> Extracted data entries:

_ _ _ _ _ _ _

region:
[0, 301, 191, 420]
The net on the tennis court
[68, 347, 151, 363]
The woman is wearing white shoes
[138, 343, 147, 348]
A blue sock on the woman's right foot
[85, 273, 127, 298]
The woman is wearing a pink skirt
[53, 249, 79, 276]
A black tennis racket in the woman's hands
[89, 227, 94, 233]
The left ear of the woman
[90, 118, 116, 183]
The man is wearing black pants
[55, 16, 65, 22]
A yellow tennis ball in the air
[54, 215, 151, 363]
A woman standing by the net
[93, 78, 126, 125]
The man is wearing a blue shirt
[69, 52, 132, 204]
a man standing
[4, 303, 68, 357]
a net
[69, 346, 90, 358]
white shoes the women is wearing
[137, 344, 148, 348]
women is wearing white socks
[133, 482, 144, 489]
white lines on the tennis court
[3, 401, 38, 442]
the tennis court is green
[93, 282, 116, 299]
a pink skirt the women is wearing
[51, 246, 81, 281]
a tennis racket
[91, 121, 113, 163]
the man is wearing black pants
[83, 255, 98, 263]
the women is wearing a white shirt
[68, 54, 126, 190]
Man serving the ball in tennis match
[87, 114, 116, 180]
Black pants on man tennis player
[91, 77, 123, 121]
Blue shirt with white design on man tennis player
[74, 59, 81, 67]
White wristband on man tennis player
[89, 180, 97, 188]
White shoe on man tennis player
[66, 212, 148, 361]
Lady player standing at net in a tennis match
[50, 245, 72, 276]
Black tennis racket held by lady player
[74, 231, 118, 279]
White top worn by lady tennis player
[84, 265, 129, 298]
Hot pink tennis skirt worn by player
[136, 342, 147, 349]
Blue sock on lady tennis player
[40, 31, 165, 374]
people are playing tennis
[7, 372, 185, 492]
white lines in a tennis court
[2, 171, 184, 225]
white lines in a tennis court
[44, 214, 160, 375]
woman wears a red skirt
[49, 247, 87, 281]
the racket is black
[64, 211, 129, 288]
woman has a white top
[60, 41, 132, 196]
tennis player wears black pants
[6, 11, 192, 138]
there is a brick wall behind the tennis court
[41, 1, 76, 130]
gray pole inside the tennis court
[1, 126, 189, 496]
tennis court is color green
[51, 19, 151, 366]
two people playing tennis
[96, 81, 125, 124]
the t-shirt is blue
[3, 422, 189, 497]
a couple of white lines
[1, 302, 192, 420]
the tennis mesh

_ _ _ _ _ _ _

> What this task involves:
Copy every one of the records above verbatim, with no changes.

> Task result:
region:
[0, 301, 191, 420]
The net on the tennis court
[68, 347, 151, 363]
The woman is wearing white shoes
[138, 343, 147, 348]
A blue sock on the woman's right foot
[85, 273, 127, 298]
The woman is wearing a pink skirt
[53, 249, 79, 276]
A black tennis racket in the woman's hands
[89, 227, 94, 233]
The left ear of the woman
[90, 118, 116, 183]
The man is wearing black pants
[55, 16, 65, 22]
A yellow tennis ball in the air
[54, 215, 151, 363]
A woman standing by the net
[93, 78, 126, 125]
The man is wearing a blue shirt
[69, 52, 132, 204]
a man standing
[4, 303, 68, 357]
a net
[69, 346, 90, 358]
white shoes the women is wearing
[137, 344, 148, 348]
women is wearing white socks
[133, 482, 144, 489]
white lines on the tennis court
[3, 401, 38, 442]
the tennis court is green
[93, 282, 116, 299]
a pink skirt the women is wearing
[51, 246, 81, 281]
a tennis racket
[91, 121, 113, 163]
the man is wearing black pants
[83, 255, 98, 263]
the women is wearing a white shirt
[68, 54, 126, 190]
Man serving the ball in tennis match
[87, 114, 116, 180]
Black pants on man tennis player
[91, 77, 123, 121]
Blue shirt with white design on man tennis player
[74, 59, 81, 67]
White wristband on man tennis player
[89, 180, 97, 188]
White shoe on man tennis player
[66, 212, 148, 361]
Lady player standing at net in a tennis match
[50, 245, 72, 276]
Black tennis racket held by lady player
[74, 231, 118, 279]
White top worn by lady tennis player
[84, 265, 129, 298]
Hot pink tennis skirt worn by player
[136, 342, 147, 349]
Blue sock on lady tennis player
[40, 31, 165, 374]
people are playing tennis
[7, 372, 185, 492]
white lines in a tennis court
[2, 171, 184, 225]
white lines in a tennis court
[44, 214, 160, 375]
woman wears a red skirt
[49, 247, 87, 281]
the racket is black
[64, 211, 129, 288]
woman has a white top
[60, 41, 132, 196]
tennis player wears black pants
[6, 11, 192, 138]
there is a brick wall behind the tennis court
[41, 1, 76, 130]
gray pole inside the tennis court
[1, 126, 189, 496]
tennis court is color green
[51, 19, 151, 366]
two people playing tennis
[96, 81, 125, 124]
the t-shirt is blue
[3, 422, 189, 497]
a couple of white lines
[1, 302, 192, 420]
the tennis mesh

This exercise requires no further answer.